Kewanangan MK berikutnya yang dijelaskan oleh Budi adalah pembubaran partai politik. Menurutnya, pemerintah tidak bisa lagi sewenang-wenang membubarkan partai politik tanpa putusan pengadilan, seperti yang terjadi di masa lalu. Budi mengatakan, pihak yang dapat mengajukan permohonan ini adalah pemerintah. Kewenangan MK selanjutnya adalah memutus perselisihan hasil pemilihan umum, dan MK memiliki 1 kewajiban, yaitu memberikan pendapat hukum atas pendapat DPR mengenai dugaan pelanggaran oleh Presiden/Wakil Presiden menurut UUD.
Menjawab pertanyaan dari peserta kunjungan mengenai kewenangan MK dalam memutus perselisihan hasil pemilihan umum kepala daerah, Budi mengatakan MK tidak lagi berwenang mengadili perkara tersebut pascaputusan MK terhadap pengujian Pasal 236C UU No. 12 Tahun 2008 tentang Pemerintahan Daerah dan Pasal 29 ayat (1) huruf e UU No. 48 Tahun 2009 tentang Kekuasaan Kehakiman.
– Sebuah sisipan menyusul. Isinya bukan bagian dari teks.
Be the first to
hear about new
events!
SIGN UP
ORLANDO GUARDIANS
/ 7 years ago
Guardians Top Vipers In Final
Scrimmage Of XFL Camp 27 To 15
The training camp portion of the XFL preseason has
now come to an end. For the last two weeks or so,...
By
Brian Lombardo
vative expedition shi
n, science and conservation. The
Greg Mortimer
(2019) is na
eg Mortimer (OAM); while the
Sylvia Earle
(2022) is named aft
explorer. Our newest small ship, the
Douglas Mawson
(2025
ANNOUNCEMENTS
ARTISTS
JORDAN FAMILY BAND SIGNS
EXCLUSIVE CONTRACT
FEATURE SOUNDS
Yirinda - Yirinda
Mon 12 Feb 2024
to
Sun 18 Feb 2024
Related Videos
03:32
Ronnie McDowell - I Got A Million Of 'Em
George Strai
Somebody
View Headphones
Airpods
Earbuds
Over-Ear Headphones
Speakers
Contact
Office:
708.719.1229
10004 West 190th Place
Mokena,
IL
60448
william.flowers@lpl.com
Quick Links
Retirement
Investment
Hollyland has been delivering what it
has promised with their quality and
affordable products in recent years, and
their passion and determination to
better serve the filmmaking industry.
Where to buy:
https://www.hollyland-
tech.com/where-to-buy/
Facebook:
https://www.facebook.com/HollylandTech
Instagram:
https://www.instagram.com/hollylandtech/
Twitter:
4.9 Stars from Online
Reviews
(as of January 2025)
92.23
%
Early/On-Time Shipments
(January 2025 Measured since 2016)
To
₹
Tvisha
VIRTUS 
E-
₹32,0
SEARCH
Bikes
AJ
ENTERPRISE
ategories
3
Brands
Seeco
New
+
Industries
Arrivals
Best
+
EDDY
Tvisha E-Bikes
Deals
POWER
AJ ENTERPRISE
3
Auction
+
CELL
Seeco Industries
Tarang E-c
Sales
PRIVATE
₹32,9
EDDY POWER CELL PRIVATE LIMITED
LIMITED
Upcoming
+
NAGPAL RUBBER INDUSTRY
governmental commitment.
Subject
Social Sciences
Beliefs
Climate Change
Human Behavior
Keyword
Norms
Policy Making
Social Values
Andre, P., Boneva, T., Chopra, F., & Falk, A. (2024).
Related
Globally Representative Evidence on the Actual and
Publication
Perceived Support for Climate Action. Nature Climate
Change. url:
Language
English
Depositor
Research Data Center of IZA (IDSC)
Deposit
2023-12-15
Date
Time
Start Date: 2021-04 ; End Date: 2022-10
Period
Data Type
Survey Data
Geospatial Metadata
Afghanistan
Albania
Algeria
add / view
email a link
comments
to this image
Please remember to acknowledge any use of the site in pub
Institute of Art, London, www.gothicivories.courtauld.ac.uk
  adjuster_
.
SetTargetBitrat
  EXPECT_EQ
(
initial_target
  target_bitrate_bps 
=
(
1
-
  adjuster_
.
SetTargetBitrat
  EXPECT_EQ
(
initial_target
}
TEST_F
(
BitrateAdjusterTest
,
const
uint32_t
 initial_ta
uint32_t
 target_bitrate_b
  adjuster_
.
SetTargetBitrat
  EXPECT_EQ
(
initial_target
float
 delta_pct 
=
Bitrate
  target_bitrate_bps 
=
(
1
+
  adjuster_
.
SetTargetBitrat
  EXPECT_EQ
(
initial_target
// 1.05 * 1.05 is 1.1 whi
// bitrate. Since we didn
Menurut Budi, UUD menetapkan yang termasuk pemilihan umum adalah pemilihan umum legislatif dan pemilihan umum Presiden/Wakil Presiden. Sementara pemilihan kepala daerah masuk dalam rezim penyelenggaraan pemerintah daerah. Berdasar putusan MK, perselisihan hasil pemilihan kepala daerah diperiksa dan diputus oleh lembaga lain, hal ini tentu bergantung pada keputusan pembuat UU. Namun demikian, “Sepanjang belum ada aturan yang mengatur, pemilukada tetap ditangani MK,” kata Budi. (Ilham)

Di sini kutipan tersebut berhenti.